The Two Whistleblowers
Dr. Ana Lasbrey can be seen as a combination of Karl-Henrik Grinnemo and Oscar Simonson, two surgeons who worked with Macchiarini at Karolinska and eventually exposed his scientific misconduct along with Matthias Corbascio. In the series, Ana gets starstruck upon seeing Macchiarini at Karolinska, which leads to her addition to the former’s research team in no time. In reality, Simonson is one of the first doctors who teamed up with Macchiarini at the medical institution. “I was the first of the whistleblowers to work with him [Macchiarini],” the surgeon told The Telegraph. Macchiarini’s presentation was captivating for Simonson and several other professors who worked at the prestigious medical institution at the time.
“He [Macchiarini] was extremely charming and had a lot of charisma. I remember his first presentation about his vision – he arrived in his Italian suit and scarf, and he talked very quietly so we all had to lean forward to hear, but he completely took over the room,” Simonson said in the same interview. However, Simonson is the surgeon who conducted the rat trachea implantations as part of Macchiarini’s research, which Dr. Anders Svensson does in the crime drama. Grinnemo is another surgeon who worked closely with Macchiarini at Karolinska. He assisted Macchiarini in Beyene’s organ transplant operation in 2011 as Ana does in the show.
In 2013, Grinnemo teamed up with Simonson and Corbascio to unravel the misconduct committed by Macchiarini. The group noticed not only that the patients who underwent transplant surgery under Macchiarini’s care suffered after the procedures but also that there weren’t any stem cell growths in or around the artificial tracheas implanted by the surgeon. They discovered that no animal studies were conducted before the transplant surgeries as well.
Grinnemo and Simonson Are Working Together
Karl-Henrik Grinnemo and Oscar Simonson left Karolinska Institutet after emerging as the whistleblowers who exposed Paolo Macchiarini. They are currently working together as surgeons in a reputed public research university in Sweden. After exposing Macchiarini, Grinnemo had to experience several challenges professionally. In April 2014, Macchiarini alleged that Grinnemo stole the former’s work for a grant application. A year later, Anders Hamsten, then-vice-chancellor of KI, ruled Grinnemo was guilty of “carelessness.” The ruling affected his research work severely.
“Because I had raised concerns about such a popular figure at KI, I had already been shut out of a lot of research networks at the institution. But the 2015 verdict made it worse,” Grinnemo said about the ruling. “Despite my publication record, I didn’t receive any new grants. No one wanted to collaborate with me. We were doing good research, but it didn’t matter. We were ‘marked’ by the vice-chancellor’s verdict. It was a terrible time. I thought I was going to lose my lab, my staff – everything.
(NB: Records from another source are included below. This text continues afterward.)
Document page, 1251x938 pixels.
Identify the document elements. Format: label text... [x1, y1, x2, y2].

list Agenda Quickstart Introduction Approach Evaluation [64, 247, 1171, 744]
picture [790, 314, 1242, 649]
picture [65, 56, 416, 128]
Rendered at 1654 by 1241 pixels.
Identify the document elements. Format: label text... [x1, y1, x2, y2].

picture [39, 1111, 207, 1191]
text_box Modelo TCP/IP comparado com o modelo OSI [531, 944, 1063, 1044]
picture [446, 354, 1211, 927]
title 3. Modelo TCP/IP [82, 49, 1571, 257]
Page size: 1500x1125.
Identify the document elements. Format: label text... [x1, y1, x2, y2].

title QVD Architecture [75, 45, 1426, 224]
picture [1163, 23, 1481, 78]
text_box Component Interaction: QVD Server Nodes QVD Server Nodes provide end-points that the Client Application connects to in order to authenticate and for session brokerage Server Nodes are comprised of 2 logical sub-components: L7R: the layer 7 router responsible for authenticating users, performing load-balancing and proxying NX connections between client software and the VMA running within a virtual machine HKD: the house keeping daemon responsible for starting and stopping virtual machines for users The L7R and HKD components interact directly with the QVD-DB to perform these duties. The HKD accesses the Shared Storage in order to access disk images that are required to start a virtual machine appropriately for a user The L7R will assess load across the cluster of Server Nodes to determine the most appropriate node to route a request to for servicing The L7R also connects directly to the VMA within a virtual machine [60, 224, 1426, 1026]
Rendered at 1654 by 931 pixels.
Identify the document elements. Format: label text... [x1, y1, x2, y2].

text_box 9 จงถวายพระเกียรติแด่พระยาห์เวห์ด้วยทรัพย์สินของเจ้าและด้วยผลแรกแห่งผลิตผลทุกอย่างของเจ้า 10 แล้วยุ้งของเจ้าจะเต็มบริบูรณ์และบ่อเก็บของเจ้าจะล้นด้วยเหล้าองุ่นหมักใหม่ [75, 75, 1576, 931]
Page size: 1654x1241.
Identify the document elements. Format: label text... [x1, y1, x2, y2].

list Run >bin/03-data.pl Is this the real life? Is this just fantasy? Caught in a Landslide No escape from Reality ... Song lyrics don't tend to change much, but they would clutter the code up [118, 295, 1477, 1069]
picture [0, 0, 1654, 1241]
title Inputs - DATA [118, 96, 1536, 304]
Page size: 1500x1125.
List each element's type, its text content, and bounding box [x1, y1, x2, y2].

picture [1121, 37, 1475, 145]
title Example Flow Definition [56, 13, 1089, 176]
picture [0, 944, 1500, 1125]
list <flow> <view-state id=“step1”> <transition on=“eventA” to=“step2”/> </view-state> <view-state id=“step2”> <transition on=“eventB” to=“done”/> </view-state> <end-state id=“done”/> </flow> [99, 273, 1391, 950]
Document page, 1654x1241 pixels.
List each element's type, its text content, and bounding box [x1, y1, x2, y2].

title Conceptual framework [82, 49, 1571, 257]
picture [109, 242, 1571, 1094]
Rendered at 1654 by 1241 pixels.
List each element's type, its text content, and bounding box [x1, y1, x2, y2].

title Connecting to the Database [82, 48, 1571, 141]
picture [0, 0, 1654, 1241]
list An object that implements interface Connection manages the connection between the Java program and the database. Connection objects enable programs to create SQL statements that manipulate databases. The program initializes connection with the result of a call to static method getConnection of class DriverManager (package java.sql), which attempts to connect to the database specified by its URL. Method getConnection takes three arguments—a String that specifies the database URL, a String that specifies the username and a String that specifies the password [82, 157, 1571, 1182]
It’s been three tough years,” he added. In 2016, a new panel dived deep into the allegation and found what he had done was “usual practice” for the research group.
After the revised verdict, Grinnemo started to work for the Swedish Research Council to evaluate grants while focusing on his own research. In 2018, KI found seven researchers guilty of misconduct in the Macchiarini case, including Grinnemo. “[…] it is KI’s firm opinion that a whistleblower who has participated in a scientific study and also as author of a scientific article, despite reporting, cannot be freed from blame or absolved from responsibility,” Ole Petter Ottersen, President of Karolinska Institutet, stated in a press release. Simonson raised his concern regarding the verdict saying that it “sends the message that whistleblowers in research will be punished.” “That’s a serious problem for research,” he added.
Simonson continues to hold KI responsible and the institution eventually conceded that the whistleblowers “should have been taken seriously much earlier.” “They [the Karolinska] have not been punished enough: at a minimum, they should give the families of the patients who were killed reparations,” Simonson told The Telegraph in 2023. Grinnemo also works as a cardiothoracic surgeon at two teaching hospitals located in Solna and Uppsala. He reportedly resides in Greater Stockholm. Simonson’s work takes him to Uppsala, a city near Stockholm.